■ **Problem**
Reproduce the items from the line with "わんちゃんホンポの最新情報をお届け" through the end of the items, replacing "экономист" with "бухгалтер" and leaving everything else unchanged. Leave the pictures out of your answer.

- Opening Delimiter -

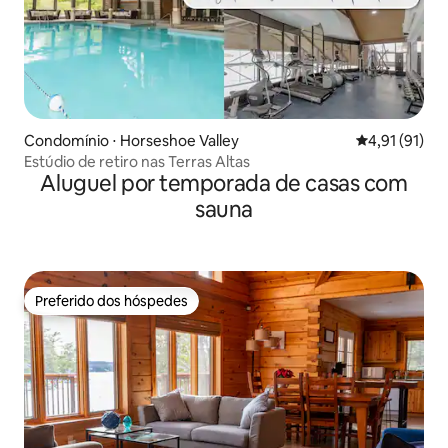
Condomínio ⋅ Horseshoe Valley
4,91 de uma a
4,91 (91)
Estúdio de retiro nas Terras Altas
Aluguel por temporada de casas com
sauna
Preferido dos hóspedes
Preferido dos hóspedes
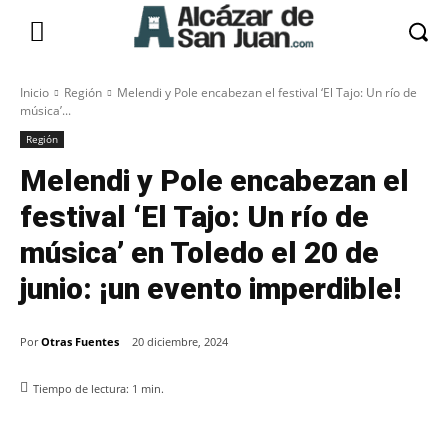
Inicio
Región
Melendi y Pole encabezan el festival ‘El Tajo: Un río de
música’...
Región
Melendi y Pole encabezan el
festival ‘El Tajo: Un río de
música’ en Toledo el 20 de
junio: ¡un evento imperdible!
Por
Otras Fuentes
20 diciembre, 2024
Tiempo de lectura:
1
min.
Facebook
X
Pinterest
WhatsApp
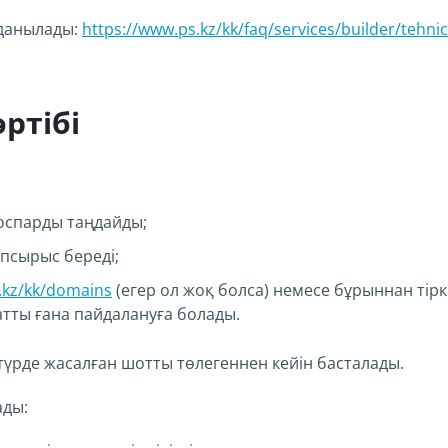
лданылады:
https://www.ps.kz/kk/faq/services/builder/tehnic
ртібі
оспарды таңдайды;
псырыс береді;
.kz/kk/domains
(егер ол жоқ болса) немесе бұрыннан тір
атты ғана пайдалануға болады.
түрде жасалған шотты төлегеннен кейін басталады.
ады:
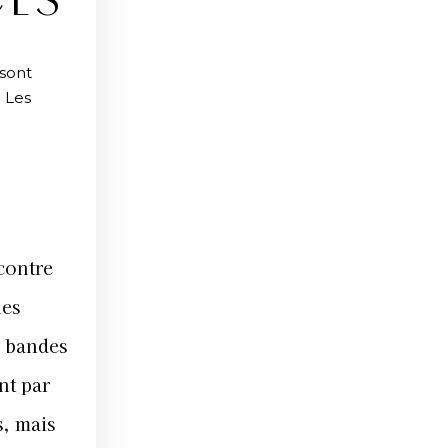
CES
sont
. Les
 contre
les
s bandes
nt par
s, mais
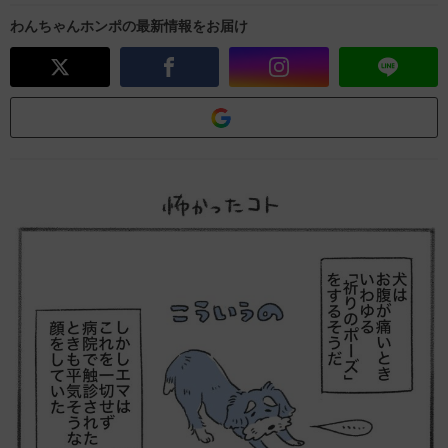
わんちゃんホンポの最新情報をお届け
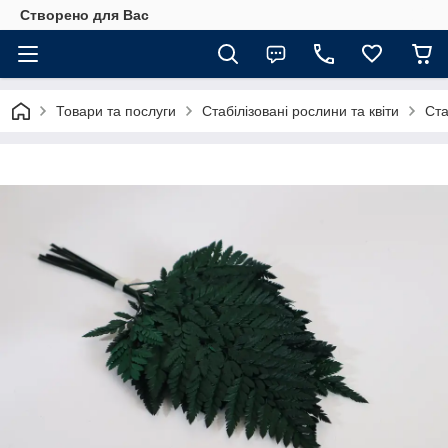
Створено для Вас
Товари та послуги
Стабілізовані рослини та квіти
Ста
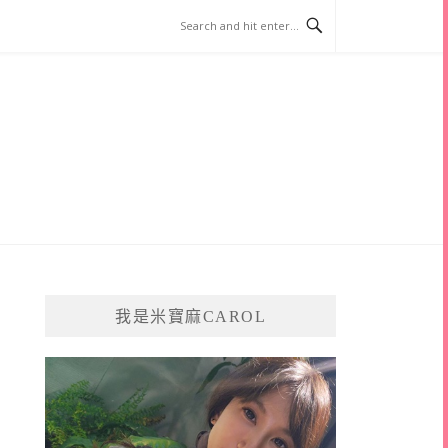
我是米寶麻CAROL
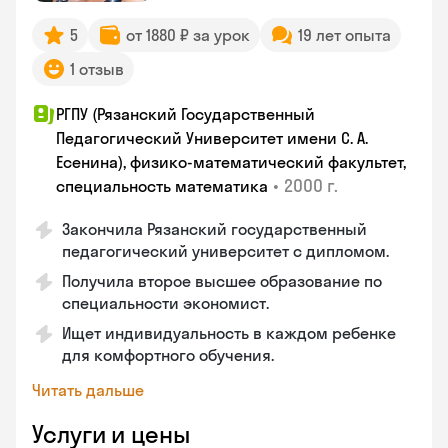
5
от 1880 ₽ за урок
19 лет опыта
1 отзыв
РГПУ (Рязанский Государственный
Педагогический Университет имени С. А.
Есенина), физико-математический факультет,
•
2000 г.
специальность математика
Закончилa Рязанский государственный
педагогический университет с дипломом.
Получила второе высшее образование по
специальности экономист.
Ищет индивидуальность в каждом ребенке
для комфортного обучения.
Читать дальше
Услуги и цены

- Closing Delimiter -

■ **Answer space**
わんちゃんホンポの最新情報をお届け
Створено для Вас
Товари та послуги
Стабілізовані рослини та квіти
Ста
我是米寶麻CAROL
5
от 1880 ₽ за урок
19 лет опыта
1 отзыв
РГПУ (Рязанский Государственный
Педагогический Университет имени С. А.
Есенина), физико-математический факультет,
•
2000 г.
специальность математика
Закончилa Рязанский государственный
педагогический университет с дипломом.
Получила второе высшее образование по
специальности бухгалтер.
Ищет индивидуальность в каждом ребенке
для комфортного обучения.
Читать дальше
Услуги и цены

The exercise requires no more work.